- ACTION ITEM
The answer is to be an exact copy of the lines below running from the line with "micrograph demonstrates no" down to the line with "high-resolution photomicrograph shows", both ends included, and nothing more.

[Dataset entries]
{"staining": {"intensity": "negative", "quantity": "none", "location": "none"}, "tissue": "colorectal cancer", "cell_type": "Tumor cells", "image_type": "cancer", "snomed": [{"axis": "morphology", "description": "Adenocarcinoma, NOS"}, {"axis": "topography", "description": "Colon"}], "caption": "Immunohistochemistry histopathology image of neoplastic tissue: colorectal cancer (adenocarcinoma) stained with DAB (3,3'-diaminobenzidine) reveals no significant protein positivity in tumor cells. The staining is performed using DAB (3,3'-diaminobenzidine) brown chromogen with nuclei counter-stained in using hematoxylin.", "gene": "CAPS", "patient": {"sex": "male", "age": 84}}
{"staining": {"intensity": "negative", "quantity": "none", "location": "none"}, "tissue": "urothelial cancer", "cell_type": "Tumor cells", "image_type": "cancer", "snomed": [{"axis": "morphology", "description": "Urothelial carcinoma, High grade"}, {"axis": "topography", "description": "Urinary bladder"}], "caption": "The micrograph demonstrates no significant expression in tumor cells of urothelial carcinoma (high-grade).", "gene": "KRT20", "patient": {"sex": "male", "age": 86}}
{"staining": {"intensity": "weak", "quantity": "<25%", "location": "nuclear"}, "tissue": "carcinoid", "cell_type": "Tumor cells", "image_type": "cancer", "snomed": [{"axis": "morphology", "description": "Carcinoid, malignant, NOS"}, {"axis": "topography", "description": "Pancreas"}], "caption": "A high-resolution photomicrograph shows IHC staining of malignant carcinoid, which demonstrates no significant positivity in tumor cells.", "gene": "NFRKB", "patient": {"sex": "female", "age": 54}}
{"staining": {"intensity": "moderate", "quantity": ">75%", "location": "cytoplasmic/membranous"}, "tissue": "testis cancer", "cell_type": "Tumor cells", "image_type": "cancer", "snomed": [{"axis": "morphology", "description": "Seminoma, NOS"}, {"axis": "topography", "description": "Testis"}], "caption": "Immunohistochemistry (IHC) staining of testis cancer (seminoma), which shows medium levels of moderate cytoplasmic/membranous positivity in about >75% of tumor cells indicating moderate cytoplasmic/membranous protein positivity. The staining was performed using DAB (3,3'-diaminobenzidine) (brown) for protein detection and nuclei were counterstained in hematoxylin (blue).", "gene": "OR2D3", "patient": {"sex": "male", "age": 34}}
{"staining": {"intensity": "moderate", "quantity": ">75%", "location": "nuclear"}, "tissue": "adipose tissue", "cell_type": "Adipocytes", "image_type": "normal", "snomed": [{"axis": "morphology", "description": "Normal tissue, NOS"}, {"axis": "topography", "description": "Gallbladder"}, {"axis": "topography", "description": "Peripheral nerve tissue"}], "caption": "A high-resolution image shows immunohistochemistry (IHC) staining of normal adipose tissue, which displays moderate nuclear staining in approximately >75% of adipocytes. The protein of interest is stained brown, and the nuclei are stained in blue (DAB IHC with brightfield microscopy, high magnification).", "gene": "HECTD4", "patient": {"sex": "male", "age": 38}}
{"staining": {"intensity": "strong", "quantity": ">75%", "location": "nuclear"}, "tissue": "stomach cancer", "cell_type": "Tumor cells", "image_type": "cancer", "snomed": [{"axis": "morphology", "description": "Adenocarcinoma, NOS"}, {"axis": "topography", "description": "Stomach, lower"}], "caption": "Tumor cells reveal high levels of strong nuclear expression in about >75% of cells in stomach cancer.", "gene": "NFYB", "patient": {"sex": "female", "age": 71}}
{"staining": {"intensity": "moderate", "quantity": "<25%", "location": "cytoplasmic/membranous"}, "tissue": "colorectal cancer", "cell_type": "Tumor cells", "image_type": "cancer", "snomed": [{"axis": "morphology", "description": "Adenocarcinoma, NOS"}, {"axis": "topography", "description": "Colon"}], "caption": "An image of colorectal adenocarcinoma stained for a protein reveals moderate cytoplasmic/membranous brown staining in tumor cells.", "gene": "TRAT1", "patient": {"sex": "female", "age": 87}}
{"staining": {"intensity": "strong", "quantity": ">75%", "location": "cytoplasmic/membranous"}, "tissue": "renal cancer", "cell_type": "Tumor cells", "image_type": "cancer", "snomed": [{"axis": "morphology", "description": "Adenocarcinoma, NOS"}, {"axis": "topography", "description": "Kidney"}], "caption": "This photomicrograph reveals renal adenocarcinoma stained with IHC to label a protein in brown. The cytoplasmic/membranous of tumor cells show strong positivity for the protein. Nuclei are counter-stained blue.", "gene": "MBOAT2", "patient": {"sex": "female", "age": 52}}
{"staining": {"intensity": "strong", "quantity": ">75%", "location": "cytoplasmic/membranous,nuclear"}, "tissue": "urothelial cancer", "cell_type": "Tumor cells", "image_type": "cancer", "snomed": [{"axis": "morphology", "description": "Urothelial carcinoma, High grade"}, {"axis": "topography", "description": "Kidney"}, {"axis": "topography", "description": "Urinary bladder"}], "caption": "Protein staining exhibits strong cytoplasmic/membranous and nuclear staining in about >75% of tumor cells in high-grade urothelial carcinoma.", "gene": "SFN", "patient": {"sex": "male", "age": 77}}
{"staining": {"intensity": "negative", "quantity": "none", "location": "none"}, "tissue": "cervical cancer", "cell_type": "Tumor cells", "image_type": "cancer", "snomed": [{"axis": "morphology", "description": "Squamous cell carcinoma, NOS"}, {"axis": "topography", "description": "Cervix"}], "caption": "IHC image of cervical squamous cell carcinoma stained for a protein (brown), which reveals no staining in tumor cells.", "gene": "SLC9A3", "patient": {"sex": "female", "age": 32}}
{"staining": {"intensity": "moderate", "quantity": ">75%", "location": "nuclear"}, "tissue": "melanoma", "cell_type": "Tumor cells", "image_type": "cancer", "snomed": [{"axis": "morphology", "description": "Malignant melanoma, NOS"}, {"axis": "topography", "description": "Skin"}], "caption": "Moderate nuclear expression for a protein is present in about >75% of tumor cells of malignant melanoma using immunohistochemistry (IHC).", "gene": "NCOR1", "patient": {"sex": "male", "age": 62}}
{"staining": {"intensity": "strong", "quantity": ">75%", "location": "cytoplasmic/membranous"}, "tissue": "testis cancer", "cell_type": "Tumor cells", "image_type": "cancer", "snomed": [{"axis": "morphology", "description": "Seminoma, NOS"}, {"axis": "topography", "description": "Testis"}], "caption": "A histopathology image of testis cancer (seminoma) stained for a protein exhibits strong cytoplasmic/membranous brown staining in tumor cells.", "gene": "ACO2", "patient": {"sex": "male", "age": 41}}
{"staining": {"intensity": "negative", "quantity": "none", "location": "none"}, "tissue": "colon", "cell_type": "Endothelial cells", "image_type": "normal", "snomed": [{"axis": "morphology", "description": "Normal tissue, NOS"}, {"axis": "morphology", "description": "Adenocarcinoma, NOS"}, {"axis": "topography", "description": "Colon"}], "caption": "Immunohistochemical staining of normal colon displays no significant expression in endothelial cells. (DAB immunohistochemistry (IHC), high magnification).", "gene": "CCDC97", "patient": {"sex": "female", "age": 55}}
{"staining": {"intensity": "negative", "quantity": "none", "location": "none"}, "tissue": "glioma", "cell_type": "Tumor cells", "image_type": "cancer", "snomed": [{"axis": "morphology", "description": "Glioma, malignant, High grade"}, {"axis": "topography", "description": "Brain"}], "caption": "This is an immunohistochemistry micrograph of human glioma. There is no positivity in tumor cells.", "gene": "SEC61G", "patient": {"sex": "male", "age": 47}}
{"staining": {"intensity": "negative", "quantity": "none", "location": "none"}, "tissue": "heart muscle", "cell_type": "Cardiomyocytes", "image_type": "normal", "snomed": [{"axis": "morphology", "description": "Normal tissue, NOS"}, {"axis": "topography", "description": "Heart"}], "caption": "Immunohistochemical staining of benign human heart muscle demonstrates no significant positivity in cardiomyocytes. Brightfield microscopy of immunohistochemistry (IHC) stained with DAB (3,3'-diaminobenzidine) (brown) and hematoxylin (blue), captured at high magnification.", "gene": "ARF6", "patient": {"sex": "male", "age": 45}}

- RESPONSE AREA
{"staining": {"intensity": "negative", "quantity": "none", "location": "none"}, "tissue": "urothelial cancer", "cell_type": "Tumor cells", "image_type": "cancer", "snomed": [{"axis": "morphology", "description": "Urothelial carcinoma, High grade"}, {"axis": "topography", "description": "Urinary bladder"}], "caption": "The micrograph demonstrates no significant expression in tumor cells of urothelial carcinoma (high-grade).", "gene": "KRT20", "patient": {"sex": "male", "age": 86}}
{"staining": {"intensity": "weak", "quantity": "<25%", "location": "nuclear"}, "tissue": "carcinoid", "cell_type": "Tumor cells", "image_type": "cancer", "snomed": [{"axis": "morphology", "description": "Carcinoid, malignant, NOS"}, {"axis": "topography", "description": "Pancreas"}], "caption": "A high-resolution photomicrograph shows IHC staining of malignant carcinoid, which demonstrates no significant positivity in tumor cells.", "gene": "NFRKB", "patient": {"sex": "female", "age": 54}}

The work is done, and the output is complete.